The National Kidney Foundation defines an average urine albumin level as less than 30 mg/g. Any amount more significant than this may be indicative of kidney disease.

If chronic kidney disease is further suspected, the doctor may require you to undergo imaging tests like ultrasound, CT scan, and a simple surgical procedure like kidney biopsy.

What Is the Best Way to Get Rid of Protein in Urine?

doctor taking notes while talking to a patient

The best way to get rid of protein in the urine is to identify the underlying medical condition and treat it accordingly.

Proteinuria is not a disease that requires treatment; instead, it is a sign of another underlying condition.

If a patient is diagnosed with high blood pressure and the condition is causing protein in the urine, the patient may be prescribed a blood pressure medication like angiotensin receptor blockers to manage the fluctuations in blood pressure.

Is Protein in Urine a Serious Problem?

Protein in urine is not always a severe problem because the underlying cause may or may not be hurtful.

Furthermore, not everyone has a genetic predisposition to develop proteinuria.
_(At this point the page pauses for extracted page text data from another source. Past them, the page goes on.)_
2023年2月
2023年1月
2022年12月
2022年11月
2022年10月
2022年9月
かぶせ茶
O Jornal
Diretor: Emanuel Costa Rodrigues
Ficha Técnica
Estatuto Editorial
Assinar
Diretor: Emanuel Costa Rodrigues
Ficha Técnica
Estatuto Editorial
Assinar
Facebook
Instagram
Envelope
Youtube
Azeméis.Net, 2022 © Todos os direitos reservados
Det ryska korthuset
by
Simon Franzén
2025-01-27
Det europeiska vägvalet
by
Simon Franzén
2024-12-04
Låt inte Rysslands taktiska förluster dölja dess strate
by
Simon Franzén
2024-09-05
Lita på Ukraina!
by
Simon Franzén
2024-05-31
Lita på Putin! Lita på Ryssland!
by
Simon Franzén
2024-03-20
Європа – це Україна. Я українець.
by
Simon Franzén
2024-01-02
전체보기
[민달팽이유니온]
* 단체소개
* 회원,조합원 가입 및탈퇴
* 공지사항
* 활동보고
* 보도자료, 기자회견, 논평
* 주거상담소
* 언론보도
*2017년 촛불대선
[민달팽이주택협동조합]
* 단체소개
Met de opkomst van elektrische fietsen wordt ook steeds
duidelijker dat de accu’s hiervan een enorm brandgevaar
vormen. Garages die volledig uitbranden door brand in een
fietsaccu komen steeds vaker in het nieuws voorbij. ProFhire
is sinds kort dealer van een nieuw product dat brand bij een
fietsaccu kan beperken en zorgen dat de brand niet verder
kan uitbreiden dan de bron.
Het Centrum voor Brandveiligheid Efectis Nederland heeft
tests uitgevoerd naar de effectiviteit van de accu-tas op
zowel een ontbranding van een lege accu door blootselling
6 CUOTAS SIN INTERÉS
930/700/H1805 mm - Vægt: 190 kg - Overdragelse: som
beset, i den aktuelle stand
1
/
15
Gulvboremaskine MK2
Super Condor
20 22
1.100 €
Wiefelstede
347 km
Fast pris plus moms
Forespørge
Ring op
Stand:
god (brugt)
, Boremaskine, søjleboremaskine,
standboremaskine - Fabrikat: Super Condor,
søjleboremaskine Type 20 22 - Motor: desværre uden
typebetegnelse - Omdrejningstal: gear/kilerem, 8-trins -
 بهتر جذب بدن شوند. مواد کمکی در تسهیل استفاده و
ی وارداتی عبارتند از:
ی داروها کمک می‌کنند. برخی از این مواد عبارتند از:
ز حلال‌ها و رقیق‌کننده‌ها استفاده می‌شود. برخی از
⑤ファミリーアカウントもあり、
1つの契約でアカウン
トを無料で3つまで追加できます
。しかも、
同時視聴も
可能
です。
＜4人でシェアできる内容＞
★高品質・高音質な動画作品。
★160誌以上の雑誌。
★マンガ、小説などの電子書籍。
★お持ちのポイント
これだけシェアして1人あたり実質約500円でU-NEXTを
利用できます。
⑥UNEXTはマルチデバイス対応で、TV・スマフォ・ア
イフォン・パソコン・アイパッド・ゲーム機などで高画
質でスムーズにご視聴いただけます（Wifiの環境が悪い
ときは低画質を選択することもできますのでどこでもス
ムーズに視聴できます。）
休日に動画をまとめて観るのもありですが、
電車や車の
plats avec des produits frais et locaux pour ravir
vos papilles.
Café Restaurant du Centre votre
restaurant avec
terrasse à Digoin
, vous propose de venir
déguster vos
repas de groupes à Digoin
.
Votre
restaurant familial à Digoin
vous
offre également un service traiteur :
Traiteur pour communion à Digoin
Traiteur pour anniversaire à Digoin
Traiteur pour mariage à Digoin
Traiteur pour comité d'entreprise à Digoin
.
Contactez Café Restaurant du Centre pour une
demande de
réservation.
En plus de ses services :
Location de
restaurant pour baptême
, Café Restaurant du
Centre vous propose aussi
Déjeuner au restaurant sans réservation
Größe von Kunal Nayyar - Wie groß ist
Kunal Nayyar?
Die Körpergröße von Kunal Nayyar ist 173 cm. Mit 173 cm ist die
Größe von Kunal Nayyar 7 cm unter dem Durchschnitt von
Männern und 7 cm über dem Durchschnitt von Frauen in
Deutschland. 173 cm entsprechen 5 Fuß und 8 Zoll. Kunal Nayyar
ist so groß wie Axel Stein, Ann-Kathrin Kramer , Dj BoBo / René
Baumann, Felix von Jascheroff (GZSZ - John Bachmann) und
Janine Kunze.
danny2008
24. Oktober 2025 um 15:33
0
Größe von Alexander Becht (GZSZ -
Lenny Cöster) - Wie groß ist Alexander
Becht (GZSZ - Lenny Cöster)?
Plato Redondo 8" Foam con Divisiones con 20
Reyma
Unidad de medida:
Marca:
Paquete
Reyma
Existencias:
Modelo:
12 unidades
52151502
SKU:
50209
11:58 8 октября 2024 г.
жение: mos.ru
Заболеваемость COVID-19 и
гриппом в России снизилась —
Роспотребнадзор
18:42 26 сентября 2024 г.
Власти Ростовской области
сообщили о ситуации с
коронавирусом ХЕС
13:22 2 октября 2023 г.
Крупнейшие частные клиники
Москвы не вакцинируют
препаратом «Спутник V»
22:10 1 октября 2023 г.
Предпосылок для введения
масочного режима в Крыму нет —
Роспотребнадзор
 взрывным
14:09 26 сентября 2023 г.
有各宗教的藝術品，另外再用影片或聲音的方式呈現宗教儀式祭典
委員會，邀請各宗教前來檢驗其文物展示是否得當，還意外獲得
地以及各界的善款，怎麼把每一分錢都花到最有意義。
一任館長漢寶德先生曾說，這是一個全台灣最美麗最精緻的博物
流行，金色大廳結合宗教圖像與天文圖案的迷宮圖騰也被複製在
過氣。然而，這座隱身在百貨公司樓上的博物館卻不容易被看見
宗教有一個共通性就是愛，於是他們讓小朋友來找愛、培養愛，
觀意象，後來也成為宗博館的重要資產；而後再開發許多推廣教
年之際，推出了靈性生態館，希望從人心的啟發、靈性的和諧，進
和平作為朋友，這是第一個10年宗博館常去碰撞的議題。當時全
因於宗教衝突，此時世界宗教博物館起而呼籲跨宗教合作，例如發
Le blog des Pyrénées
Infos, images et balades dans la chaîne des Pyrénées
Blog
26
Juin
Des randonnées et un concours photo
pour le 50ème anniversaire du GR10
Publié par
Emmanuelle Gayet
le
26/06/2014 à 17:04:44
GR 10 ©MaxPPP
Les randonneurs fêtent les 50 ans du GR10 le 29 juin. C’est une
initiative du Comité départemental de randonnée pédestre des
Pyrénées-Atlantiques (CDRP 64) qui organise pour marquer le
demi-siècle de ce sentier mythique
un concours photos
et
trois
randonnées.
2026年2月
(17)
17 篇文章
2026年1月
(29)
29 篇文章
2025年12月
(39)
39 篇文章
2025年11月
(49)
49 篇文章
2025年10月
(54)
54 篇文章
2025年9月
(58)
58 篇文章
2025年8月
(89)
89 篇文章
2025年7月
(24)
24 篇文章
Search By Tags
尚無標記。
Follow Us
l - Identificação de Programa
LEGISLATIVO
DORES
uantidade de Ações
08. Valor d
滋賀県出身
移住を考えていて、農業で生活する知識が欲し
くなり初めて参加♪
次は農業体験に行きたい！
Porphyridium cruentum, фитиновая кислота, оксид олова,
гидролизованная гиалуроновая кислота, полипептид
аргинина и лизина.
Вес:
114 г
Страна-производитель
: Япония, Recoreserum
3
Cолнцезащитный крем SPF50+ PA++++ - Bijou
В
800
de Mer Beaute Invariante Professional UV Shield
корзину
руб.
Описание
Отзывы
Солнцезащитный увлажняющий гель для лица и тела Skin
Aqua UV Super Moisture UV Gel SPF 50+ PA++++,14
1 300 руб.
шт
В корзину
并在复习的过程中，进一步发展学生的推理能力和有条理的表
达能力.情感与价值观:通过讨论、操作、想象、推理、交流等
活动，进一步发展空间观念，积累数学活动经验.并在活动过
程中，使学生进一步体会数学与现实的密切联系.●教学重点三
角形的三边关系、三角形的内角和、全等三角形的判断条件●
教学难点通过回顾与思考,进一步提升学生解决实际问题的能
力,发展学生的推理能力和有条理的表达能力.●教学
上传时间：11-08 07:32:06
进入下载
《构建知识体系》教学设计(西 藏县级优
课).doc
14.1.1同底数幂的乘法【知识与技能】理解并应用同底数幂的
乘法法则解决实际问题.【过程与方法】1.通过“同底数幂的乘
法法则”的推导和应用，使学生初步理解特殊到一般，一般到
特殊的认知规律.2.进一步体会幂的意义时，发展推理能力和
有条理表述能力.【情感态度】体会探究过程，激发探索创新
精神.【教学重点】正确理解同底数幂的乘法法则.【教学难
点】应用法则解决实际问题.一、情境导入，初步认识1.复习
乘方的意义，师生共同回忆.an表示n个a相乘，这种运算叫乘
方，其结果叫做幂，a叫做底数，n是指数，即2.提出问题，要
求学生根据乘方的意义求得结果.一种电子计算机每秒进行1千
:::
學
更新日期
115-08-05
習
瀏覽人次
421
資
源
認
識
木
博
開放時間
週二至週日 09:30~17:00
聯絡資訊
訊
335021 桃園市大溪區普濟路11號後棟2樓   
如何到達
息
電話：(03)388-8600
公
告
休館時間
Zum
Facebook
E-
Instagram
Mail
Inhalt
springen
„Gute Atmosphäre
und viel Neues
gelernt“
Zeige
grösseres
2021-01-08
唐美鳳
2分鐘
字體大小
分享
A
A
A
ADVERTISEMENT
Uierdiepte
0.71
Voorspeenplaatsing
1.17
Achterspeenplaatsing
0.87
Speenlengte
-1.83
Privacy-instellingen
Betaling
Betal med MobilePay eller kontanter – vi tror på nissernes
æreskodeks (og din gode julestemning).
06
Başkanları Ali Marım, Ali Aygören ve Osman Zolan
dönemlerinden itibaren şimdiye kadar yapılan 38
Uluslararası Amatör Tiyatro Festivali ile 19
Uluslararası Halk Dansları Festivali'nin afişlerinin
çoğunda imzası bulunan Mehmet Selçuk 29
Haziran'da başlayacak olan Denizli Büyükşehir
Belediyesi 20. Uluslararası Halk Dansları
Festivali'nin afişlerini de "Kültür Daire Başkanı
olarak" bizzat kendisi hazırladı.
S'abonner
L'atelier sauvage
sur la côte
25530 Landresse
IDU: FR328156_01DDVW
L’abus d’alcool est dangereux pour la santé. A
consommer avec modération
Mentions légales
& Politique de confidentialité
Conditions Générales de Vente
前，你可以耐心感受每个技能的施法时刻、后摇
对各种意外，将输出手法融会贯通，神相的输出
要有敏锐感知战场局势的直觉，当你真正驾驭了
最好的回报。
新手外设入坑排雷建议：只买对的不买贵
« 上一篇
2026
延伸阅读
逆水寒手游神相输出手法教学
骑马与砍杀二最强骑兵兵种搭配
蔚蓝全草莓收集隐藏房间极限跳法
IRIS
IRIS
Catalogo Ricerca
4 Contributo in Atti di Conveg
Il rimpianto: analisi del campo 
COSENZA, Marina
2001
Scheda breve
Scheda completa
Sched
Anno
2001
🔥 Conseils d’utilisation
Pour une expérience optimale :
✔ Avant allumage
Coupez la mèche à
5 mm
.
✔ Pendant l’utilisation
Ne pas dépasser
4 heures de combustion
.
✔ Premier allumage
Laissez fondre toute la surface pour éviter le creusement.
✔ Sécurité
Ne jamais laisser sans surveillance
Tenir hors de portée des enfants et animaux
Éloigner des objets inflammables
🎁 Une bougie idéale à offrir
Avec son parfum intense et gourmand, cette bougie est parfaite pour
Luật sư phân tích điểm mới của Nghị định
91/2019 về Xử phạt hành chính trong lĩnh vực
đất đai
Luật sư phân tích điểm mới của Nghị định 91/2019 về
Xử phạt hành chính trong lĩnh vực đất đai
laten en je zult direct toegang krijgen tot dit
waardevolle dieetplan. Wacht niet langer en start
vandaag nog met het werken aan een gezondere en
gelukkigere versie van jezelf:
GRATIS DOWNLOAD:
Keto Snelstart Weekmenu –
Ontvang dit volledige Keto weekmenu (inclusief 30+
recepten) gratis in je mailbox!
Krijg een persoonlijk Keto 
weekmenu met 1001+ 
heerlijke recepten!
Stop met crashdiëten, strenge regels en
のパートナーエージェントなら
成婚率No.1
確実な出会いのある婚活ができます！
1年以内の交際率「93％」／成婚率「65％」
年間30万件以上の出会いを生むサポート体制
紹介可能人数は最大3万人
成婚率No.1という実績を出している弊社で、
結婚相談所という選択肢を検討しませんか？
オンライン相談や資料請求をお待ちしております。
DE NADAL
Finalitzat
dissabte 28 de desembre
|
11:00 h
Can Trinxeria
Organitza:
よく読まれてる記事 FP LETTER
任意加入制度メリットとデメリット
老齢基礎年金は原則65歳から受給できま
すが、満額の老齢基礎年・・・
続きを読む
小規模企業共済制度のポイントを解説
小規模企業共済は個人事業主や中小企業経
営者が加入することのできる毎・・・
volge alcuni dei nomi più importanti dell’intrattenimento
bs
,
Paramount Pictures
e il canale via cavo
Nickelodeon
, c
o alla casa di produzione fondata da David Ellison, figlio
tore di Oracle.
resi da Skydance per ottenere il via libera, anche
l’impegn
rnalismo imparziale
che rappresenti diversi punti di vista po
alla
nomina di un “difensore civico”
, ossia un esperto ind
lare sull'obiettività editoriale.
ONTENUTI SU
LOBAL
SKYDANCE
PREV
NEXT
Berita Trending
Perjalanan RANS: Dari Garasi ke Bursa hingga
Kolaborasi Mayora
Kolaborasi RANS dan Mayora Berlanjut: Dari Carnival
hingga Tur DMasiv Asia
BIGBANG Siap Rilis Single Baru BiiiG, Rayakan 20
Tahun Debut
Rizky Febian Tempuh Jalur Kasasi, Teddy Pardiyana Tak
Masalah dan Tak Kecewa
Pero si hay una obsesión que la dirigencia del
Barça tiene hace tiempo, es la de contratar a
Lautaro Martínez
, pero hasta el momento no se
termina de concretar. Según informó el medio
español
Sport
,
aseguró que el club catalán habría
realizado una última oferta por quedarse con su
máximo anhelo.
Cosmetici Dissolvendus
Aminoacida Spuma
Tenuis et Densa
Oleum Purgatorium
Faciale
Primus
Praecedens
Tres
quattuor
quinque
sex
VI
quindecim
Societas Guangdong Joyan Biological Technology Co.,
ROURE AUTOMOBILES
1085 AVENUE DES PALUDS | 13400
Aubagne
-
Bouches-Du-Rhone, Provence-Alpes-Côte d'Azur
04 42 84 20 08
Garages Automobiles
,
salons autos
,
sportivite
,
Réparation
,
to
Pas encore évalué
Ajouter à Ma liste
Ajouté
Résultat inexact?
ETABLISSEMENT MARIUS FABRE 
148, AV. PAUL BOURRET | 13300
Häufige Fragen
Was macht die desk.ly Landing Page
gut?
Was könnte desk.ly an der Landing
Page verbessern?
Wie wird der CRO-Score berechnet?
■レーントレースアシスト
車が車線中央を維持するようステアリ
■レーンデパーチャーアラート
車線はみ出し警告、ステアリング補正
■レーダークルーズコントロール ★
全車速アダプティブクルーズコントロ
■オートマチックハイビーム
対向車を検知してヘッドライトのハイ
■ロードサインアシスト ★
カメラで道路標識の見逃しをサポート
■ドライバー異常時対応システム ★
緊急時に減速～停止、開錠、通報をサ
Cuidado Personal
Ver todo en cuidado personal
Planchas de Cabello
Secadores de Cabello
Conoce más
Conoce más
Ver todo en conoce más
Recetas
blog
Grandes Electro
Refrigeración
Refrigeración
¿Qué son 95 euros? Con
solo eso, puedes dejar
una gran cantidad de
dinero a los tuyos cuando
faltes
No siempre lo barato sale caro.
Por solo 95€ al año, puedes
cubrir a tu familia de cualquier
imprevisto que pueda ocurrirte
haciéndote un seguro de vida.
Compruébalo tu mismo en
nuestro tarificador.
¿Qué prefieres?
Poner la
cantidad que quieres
Numerous risk factors, including old age, a family history of immune disorders, high blood pressure, and obesity, lead to a higher risk of developing proteinuria.

If your urinalysis reveals a positive protein result, seek medical advice on the following steps to further assess your condition.

It may be a temporary condition that you can resolve by simply drinking enough water or supplementing the right amount of protein every day.

As the adage goes, prevention is preferable to cure. High protein in urine can help you detect kidney disease early on, allowing you to begin a treatment plan sooner and avoid serious health complications.